◆ TASK STATEMENT
Repeat, exactly as written, the line containing "220 253 3.94" and each line after it through the end of the data.

[Collected data]
****

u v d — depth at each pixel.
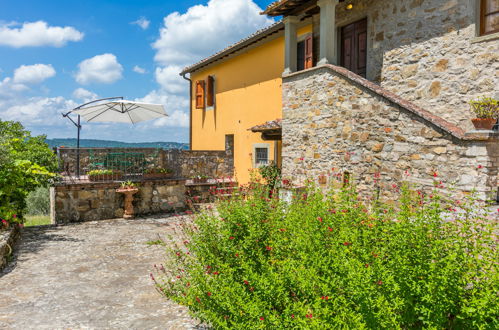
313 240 3.35
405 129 6.02
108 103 11.81
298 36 10.33
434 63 6.81
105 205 9.67
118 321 3.88
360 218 3.71
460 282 2.45
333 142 7.37
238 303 2.77
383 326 2.22
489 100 5.64
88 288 4.84
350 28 8.95
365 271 2.51
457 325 2.47
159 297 4.53
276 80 11.20
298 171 8.37
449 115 6.55
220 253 3.94
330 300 2.44
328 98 7.46
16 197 7.52
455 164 5.36
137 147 11.23
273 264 3.34
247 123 12.68
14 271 5.53
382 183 6.40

****

◆ RESPONSE BOX
220 253 3.94
330 300 2.44
328 98 7.46
16 197 7.52
455 164 5.36
137 147 11.23
273 264 3.34
247 123 12.68
14 271 5.53
382 183 6.40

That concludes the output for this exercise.